About this task:
Nothing in the copy should be a picture; everything else in the listing is to be restated exactly.
BEGIN Supplied material
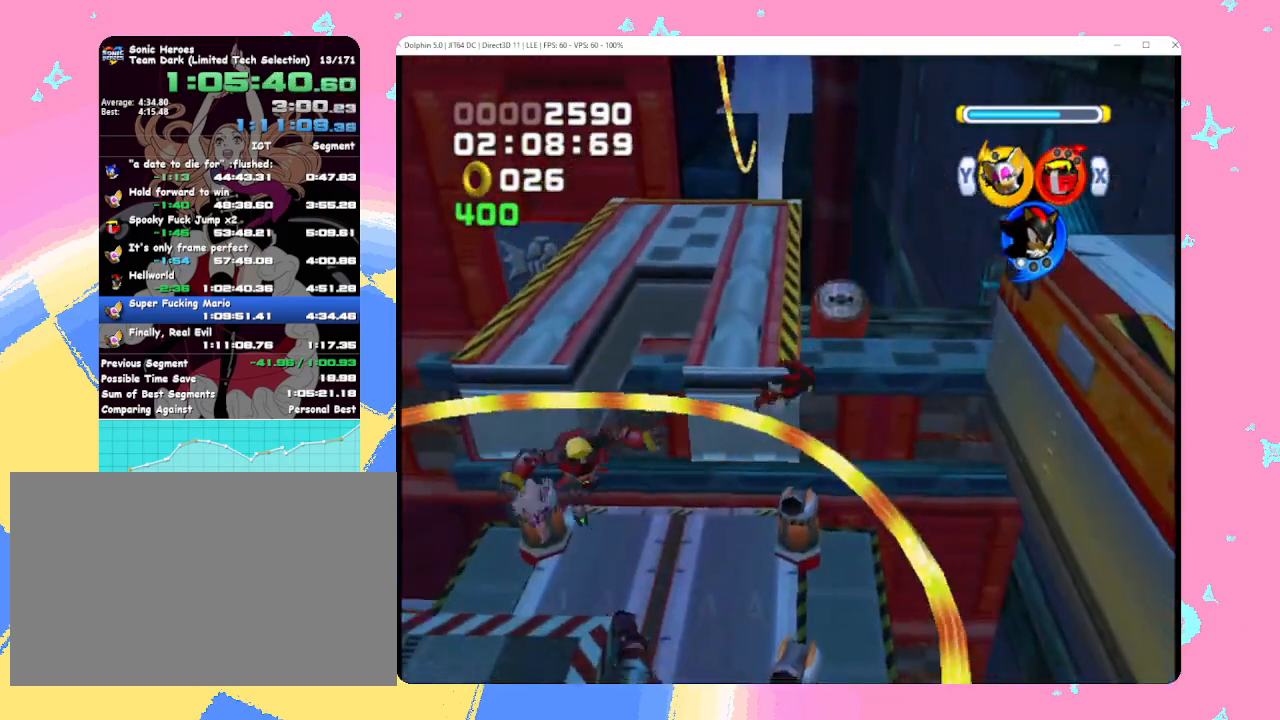
{"buttons": [], "left_stick": "up-right", "events": [[67, "left_stick", "up"], [167, "A", "up"], [317, "left_stick", "up-right"]]}
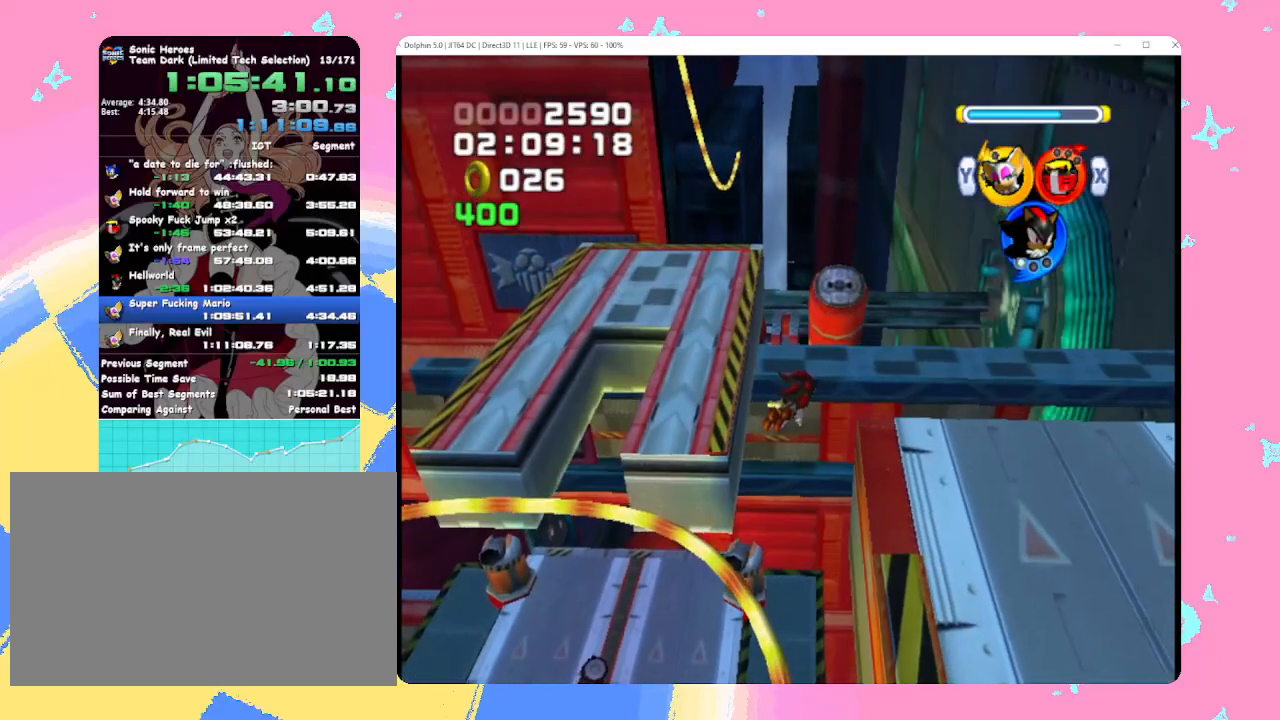
{"buttons": [], "left_stick": "right", "events": [[250, "left_stick", "right"]]}
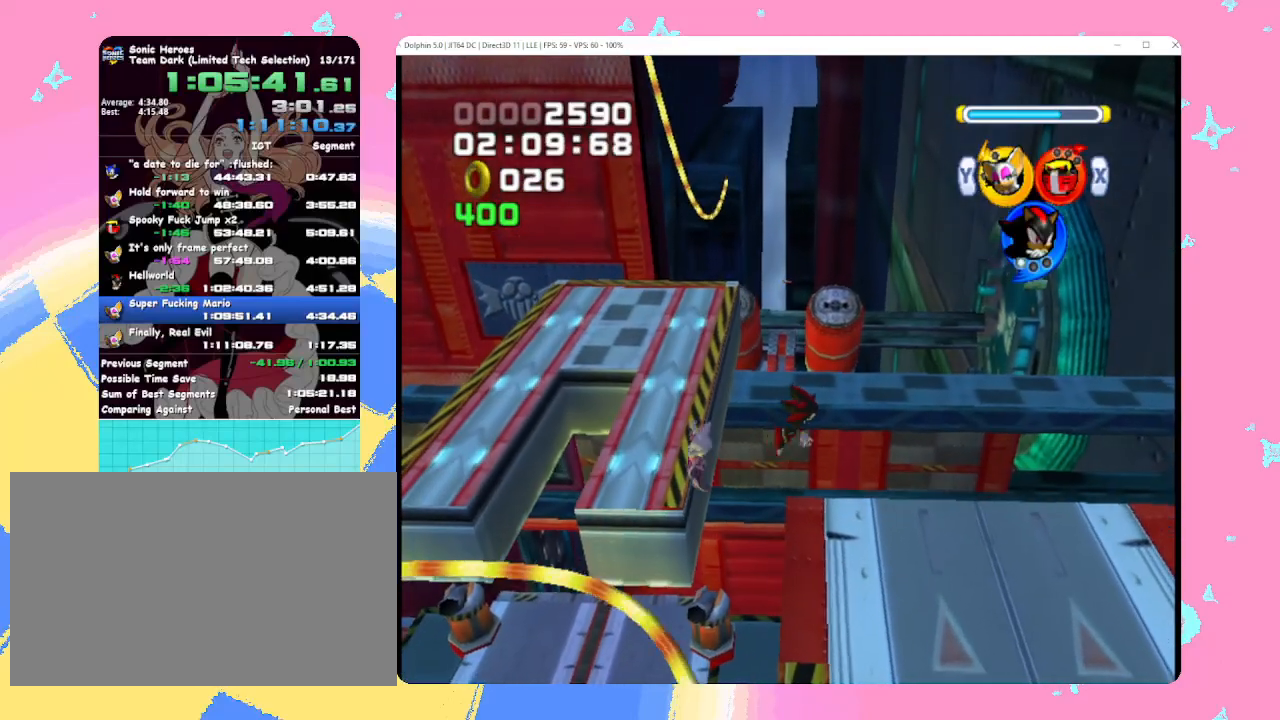
{"buttons": [], "left_stick": "up-right", "events": [[150, "left_stick", "up-right"]]}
END Supplied material
Output of the task:
{"buttons": [], "left_stick": "up-right", "events": [[67, "left_stick", "up"], [167, "A", "up"], [317, "left_stick", "up-right"]]}
{"buttons": [], "left_stick": "right", "events": [[250, "left_stick", "right"]]}
{"buttons": [], "left_stick": "up-right", "events": [[150, "left_stick", "up-right"]]}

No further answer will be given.